A dependência é uma condição que, quando toma conta de alguém, se torna difícil de controlar. Quem vive ou viveu com alguém em seu convívio social que é dependente químico, emocional, financeiro etc, sabe o quão difícil é deixar esse estado. Porque depender é uma condição em que coloca o indivíduo a revelia de sua própria vontade, uma vez que é preciso alimentar e/ou responder ao vínculo invisível que a dependência cria, que amarra a pessoa numa posição de subjugação que muitas vezes têm consequências irreversíveis.

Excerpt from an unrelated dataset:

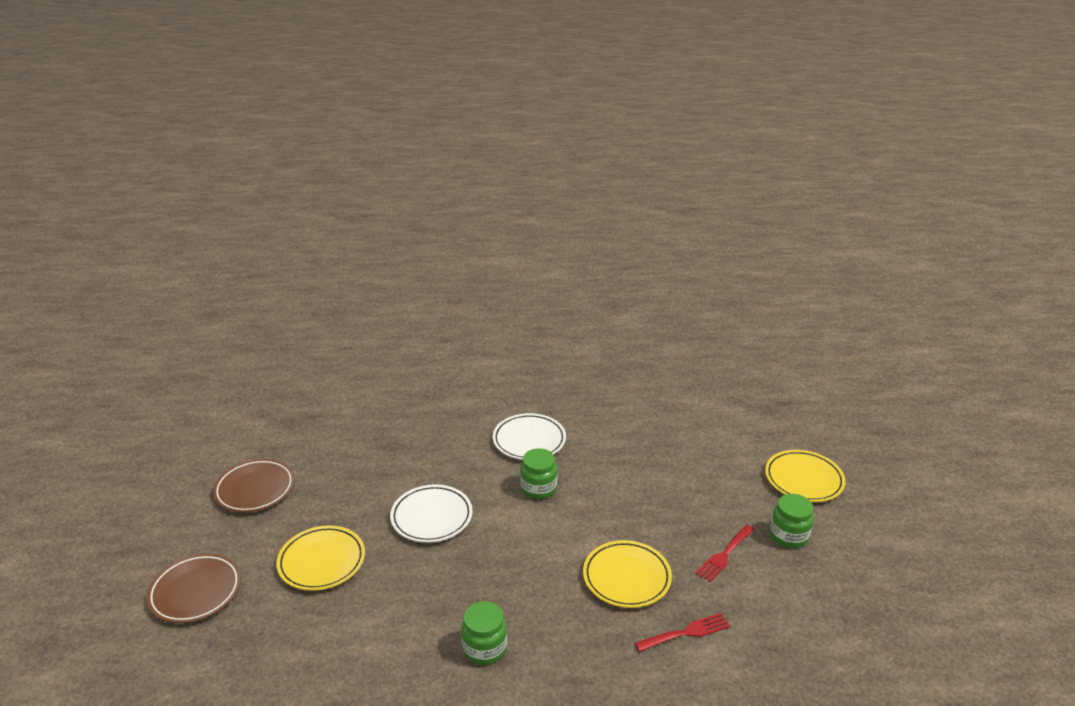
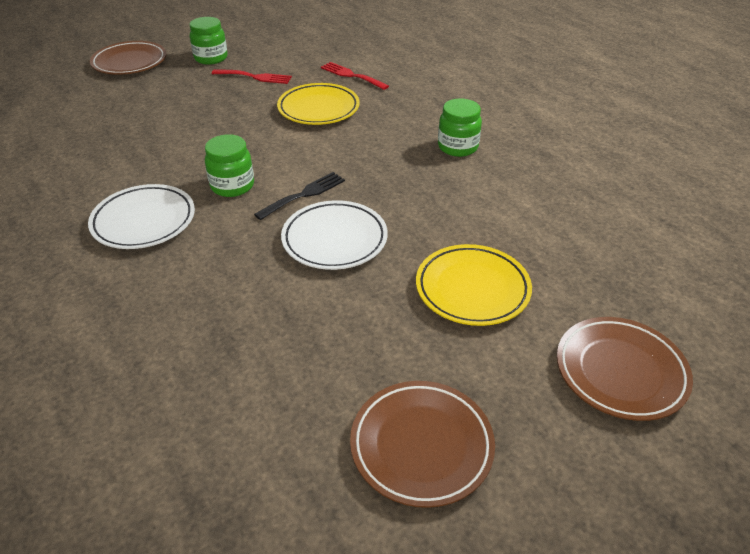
camera: 120 degrees left, 10 degrees up
(496, 521) = (304, 194): none -> black fork
(803, 480) = (130, 62): yellow plate -> brown plate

Esse é o fio condutor do drama ‘The Outrun’, que teve exibições ao longo do Festival do Rio 2024 e que ainda não tem previsão de estreia em circuito brasileiro ou nos streamings.

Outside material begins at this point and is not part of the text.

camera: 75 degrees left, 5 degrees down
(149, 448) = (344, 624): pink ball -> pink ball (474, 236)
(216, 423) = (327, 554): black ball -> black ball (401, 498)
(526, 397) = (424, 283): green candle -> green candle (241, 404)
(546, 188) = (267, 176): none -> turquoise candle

Nora (Saoirse Ronan, de ‘Adoráveis Mulheres’ é uma jovem mulher de 29 anos em um relacionamento sério com Daynin (Paapa Essiedu, de ‘I May Destroy You’), com quem divide um apartamento em Londres. Mas a verdade é que não só o relacionamento deles não está bom, mas a própria vida de Nora está uma bagunça, uma vez que ela tem um problema de vício em bebidas alcoólicas e não consegue parar uma vez que começa, o que transforma qualquer evento em potencial auto humilhação. Sem saber muito como retomar as rédeas da própria vida, Nora retorna à Orkney, uma ilha no interior mais longínquo da costa da Escócia, onde vive seus pais, na esperança de se distanciar das tentações da capital e, assim, colocar sua vida nos eixos novamente.
Baseado no livro homônimo de Amy Liptrot, em poucos minutos fica claro ao espectador que ‘The Outrun’ mistura ficção e realidade com uma pitada de vida pessoal da produção envolvida. Amy co-escreve o roteiro com Nora Fingscheidt, adaptando o livro que é de memórias da própria Amy. A protagonista, Rona, além de ter um nome muito similar ao sobrenome da atriz principal – Ronan – tem comportamentos muito similares ao que já vimos em muitos outros trabalhos da atriz, como em ‘Lady Bird’ e ‘Desejo e Reparação’, fazendo com que realidade e ficção se misturem tanto na produção quanto no resultado final do filme.
‘The Outrun’, na verdade, pode ser resumido como a versão adulta da adolescente que conhecemos em ‘Lady Bird’. Se naquele filme ela era uma jovem rebelde com uma mãe controladora, que tinha impulsos irresistíveis e uma grande capacidade de se autodestruir, aqui conhecemos Rona, uma jovem mulher de 29 anos que ninguém sabe como se sustenta financeiramente, mas ela vive de bar em bar e de boate em boate em Londres bebendo todas e se metendo em muitas confusões às quais é conduzida pelo excesso de bebida. Um filme parece ser a sequência do outro.
De uma maneira bem próxima, ‘The Outrun’ busca retratar a personalidade caótica de uma mulher viciada em bebida alcóolica, com dificuldades de assumir o vício para si mesma e de manter qualquer tipo de tratamento para melhorar. Dessa forma, acompanhamos um ano bem caótico na vida de Rona, indo e vindo em suas viagens e em suas tentativas de cura, até um final totalmente simbólico e metafórico.
‘The Outrun’ tem boa atuação de Saoirse Ronan, mas não traz nada que já não tenhamos visto dela ou em outros filmes. Com belas paisagens e uma narrativa tão bagunçada quanto a vida da protagonista, o espectador tem dificuldades para sentir empatia ou para se conectar, devido as constantes ruptura com o arco dramático.